Liquefied Natural Gas (LNG)
Pipeline receipts: Natural gas deliveries to LNG export terminals in South Texas were essentially unchanged at 2.3 Bcf/d, while deliveries to LNG export terminals in South Louisiana decreased slightly (1.2%) to 7.7 Bcf/d. Natural gas deliveries to LNG export terminals in the Northeast and Atlantic Coast were relatively unchanged at a combined 1.1 Bcf/d this week. Calcasieu Pass, in Cameron Parish, Louisiana, continues to increase production. Feedgas deliveries to the terminal via the TransCameron Pipeline averaged 1.4 Bcf/d this week and reached a record level of 1.5 Bcf/d on July 8. Vessels departing U.S. ports: U.S. LNG exports increased by four vessels this week from last week. Twenty-three LNG vessels (seven from Sabine Pass, five from Corpus Christi, four each from Calcasieu Pass and Cameron, two from Cove Point, and one from Elba Island) with a combined LNG-carrying capacity of 84 Bcf departed the United States between July 7 and July 13 according to shipping data provided by Bloomberg Finance, L.P. Export terminals: Calcasieu Pass, operated by Venture Global Calcasieu Pass, LLC, in Cameron Parish, Louisiana, received approval from the Federal Energy Regulatory Commission (FERC) to commission Liquefaction Block 9. With this authorization, Calcasieu Pass has commissioned all nine blocks of two liquefaction trains each.
Rig Count
According to Baker Hughes, for the week ending Tuesday, July 6, the natural gas rig count was unchanged from a week ago at 153 rigs.

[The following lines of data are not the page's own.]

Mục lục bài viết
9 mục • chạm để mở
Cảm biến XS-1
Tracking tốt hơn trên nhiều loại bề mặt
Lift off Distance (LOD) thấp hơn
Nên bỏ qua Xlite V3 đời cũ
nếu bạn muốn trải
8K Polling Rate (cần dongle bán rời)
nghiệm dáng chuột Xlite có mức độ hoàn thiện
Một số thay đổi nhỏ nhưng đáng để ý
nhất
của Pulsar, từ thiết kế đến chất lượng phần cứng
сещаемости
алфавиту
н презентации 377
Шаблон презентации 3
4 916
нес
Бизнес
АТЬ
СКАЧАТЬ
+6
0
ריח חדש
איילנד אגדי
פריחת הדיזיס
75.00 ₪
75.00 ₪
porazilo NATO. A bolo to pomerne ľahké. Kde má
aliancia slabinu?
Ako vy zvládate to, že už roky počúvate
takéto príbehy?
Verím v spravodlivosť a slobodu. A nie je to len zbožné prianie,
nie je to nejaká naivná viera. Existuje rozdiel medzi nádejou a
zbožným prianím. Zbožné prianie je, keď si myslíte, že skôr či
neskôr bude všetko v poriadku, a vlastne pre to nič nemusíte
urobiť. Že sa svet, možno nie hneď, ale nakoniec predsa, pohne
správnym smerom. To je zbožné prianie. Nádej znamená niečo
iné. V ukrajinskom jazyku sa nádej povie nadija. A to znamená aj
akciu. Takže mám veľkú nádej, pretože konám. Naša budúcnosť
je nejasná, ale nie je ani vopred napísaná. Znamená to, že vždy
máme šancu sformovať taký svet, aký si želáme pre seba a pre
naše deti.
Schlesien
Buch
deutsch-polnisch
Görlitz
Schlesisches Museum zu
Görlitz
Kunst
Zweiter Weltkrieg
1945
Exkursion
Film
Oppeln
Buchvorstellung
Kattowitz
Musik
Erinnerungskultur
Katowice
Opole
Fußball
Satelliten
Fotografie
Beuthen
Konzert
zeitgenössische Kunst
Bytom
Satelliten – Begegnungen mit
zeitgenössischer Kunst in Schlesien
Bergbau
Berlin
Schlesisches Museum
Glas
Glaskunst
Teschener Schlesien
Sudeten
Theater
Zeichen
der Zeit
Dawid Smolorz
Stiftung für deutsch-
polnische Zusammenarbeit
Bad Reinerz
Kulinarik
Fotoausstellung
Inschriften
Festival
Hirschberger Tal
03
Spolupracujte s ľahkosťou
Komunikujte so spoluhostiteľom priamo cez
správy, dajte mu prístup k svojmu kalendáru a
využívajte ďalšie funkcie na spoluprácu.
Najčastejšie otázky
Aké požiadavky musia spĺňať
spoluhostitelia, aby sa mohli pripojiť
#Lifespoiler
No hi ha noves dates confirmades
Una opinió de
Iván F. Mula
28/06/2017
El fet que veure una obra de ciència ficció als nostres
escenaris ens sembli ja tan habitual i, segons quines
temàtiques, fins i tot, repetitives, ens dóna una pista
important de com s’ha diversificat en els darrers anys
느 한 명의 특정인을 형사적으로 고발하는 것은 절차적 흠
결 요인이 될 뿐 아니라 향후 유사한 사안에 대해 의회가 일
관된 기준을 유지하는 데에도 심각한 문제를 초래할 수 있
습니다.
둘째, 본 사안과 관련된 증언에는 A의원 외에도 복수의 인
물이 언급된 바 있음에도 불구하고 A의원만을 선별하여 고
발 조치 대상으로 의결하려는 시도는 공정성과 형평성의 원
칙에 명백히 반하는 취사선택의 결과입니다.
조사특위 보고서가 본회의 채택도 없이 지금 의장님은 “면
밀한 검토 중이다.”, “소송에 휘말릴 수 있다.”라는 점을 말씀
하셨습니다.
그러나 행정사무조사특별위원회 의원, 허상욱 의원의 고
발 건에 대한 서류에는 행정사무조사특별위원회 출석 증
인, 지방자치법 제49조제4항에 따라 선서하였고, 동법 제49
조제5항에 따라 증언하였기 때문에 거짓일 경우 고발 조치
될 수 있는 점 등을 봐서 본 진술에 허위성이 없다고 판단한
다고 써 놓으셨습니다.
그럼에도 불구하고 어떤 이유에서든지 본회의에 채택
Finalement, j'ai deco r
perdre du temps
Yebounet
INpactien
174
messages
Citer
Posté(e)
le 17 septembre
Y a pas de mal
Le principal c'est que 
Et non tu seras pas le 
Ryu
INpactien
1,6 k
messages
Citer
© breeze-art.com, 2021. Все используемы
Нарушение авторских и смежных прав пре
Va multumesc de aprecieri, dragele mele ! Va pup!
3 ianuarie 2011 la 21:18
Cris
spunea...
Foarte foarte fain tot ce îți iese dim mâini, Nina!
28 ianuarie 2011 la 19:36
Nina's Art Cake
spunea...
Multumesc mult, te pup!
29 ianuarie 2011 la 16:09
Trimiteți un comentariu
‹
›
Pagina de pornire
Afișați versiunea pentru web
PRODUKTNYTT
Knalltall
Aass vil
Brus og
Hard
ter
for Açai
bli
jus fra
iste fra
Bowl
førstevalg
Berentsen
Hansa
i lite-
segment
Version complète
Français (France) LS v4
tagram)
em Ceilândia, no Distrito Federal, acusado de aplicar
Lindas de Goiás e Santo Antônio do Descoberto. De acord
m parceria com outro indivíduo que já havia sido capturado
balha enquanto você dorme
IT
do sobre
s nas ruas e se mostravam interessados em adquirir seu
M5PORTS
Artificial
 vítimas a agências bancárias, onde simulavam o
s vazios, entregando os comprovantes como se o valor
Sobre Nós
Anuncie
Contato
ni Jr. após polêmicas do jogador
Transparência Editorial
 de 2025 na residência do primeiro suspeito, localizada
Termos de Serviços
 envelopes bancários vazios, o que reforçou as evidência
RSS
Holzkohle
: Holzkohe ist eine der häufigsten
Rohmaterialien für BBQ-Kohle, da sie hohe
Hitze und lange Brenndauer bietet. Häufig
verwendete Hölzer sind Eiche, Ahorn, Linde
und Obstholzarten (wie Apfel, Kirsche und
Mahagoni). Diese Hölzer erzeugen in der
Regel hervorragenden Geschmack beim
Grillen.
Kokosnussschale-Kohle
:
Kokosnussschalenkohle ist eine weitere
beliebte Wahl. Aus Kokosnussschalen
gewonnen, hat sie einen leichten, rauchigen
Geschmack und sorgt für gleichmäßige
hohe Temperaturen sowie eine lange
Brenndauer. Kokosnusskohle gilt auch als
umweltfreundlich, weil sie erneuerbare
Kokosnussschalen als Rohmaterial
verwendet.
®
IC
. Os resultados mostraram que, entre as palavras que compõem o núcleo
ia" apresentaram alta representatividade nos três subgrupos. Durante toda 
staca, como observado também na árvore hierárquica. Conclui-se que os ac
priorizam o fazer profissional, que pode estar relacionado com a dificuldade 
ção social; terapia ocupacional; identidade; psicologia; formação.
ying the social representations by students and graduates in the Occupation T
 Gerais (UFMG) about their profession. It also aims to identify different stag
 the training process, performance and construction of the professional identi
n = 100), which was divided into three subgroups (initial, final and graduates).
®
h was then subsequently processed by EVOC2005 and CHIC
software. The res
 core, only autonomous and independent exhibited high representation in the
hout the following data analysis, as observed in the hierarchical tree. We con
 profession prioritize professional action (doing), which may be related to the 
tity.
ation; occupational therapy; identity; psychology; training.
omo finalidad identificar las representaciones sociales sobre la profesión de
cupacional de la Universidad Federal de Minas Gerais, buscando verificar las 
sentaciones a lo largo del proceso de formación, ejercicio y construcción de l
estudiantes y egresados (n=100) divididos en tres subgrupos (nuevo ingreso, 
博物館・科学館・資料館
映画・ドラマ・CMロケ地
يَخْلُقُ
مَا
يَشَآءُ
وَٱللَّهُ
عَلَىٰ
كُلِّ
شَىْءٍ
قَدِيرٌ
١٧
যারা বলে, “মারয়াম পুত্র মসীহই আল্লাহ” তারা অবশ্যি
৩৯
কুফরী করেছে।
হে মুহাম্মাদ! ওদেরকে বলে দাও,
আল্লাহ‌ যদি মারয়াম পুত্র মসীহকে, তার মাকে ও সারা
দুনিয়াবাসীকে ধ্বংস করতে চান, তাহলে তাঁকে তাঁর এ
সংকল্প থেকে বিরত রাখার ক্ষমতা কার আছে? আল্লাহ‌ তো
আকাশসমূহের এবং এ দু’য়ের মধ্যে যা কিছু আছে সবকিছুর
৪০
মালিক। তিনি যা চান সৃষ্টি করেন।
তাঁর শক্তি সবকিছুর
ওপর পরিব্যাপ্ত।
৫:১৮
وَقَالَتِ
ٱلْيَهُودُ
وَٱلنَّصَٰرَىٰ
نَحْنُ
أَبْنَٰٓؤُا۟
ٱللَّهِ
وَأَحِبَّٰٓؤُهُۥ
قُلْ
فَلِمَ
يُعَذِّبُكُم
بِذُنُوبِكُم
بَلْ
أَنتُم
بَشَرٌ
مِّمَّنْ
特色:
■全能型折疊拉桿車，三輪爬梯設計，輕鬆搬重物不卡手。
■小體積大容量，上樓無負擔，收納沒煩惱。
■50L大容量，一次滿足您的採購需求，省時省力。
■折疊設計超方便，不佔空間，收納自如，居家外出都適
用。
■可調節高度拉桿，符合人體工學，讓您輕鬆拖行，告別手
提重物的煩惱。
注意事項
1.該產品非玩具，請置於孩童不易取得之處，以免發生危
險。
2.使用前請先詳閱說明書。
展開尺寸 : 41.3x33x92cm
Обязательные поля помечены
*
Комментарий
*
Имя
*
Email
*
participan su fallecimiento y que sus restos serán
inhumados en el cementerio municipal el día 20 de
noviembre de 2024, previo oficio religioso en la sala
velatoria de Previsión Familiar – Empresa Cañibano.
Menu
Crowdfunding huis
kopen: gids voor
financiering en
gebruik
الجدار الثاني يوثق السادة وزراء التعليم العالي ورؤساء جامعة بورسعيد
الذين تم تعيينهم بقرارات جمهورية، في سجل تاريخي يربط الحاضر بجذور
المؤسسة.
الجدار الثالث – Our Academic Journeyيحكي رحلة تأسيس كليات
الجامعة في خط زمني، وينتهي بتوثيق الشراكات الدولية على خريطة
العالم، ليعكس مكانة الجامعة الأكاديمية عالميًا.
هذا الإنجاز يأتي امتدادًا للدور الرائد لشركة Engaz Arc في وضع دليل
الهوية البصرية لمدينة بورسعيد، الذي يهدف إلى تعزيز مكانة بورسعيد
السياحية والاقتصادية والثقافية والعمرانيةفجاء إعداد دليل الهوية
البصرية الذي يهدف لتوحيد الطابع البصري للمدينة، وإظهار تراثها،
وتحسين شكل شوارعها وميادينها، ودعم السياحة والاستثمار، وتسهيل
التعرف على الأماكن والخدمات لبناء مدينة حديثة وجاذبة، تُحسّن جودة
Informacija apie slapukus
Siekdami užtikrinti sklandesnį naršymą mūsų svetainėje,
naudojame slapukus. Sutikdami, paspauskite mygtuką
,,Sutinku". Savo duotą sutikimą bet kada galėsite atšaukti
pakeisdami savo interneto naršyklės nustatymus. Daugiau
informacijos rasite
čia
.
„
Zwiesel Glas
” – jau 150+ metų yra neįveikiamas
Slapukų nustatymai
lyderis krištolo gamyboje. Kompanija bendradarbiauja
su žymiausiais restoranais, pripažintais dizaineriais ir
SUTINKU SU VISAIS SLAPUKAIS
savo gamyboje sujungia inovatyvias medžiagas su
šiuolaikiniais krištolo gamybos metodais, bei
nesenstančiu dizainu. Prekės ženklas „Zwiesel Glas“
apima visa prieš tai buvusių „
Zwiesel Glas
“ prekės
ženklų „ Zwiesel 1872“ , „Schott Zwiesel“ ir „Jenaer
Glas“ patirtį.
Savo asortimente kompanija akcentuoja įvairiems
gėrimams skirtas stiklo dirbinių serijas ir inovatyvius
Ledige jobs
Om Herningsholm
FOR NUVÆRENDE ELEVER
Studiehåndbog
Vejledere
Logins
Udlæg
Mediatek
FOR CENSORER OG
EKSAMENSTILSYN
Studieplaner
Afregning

The number of oil-directed rigs increased by 2 rigs to 597 rigs. The Granite Wash and the Permian each added one rig. The total rig count now stands at 752 rigs, the highest level since March 20, 2020, and 273 rigs more than the same week last year.
Storage
The net injections into storage totaled 58 Bcf for the week ending July 8, compared with the five-year (2017–2021) average net injections of 55 Bcf and last year’s net injections of 49 Bcf during the same week. Working natural gas stocks totaled 2,369 Bcf, which is 319 Bcf (10%) lower than the five-year average and 252 Bcf (12%) lower than last year at this time. According to The Desk survey of natural gas analysts, estimates of the weekly net change to working natural gas stocks ranged from net injections of 43 Bcf to 69 Bcf, with a median estimate of 56 Bcf. The average rate of injections into storage is 4% lower than the five-year average so far in the refill season (April through October). If the rate of injections into storage matched the five-year average of 8.3 Bcf/d for the remainder of the refill season, the total inventory would be 3,326 Bcf on October 31, which is 319 Bcf lower than the five-year average of 3,645 Bcf for that time of year. More storage data and analysis can be found on the Natural Gas Storage Dashboard and the Weekly Natural Gas Storage Report.
Other Market Drivers
The Electric Reliability Council of Texas (ERCOT) issued an appeal to Texans to conserve electricity Monday, July 11, between 2:00 p.m. and 8:00 p.m. in response to extreme hot weather. Daytime temperatures in the Houston Area exceeded 100°F. ERCOT avoided rolling black- or brown-outs as a result. Energy Transfer, operator of the Old Ocean Pipeline, shut in the 0.2 Bcf/d system following a fire on Thursday on a section of the system in Fort Bend County, Texas. The pipeline carries natural gas from the Permian Basin to the Houston area.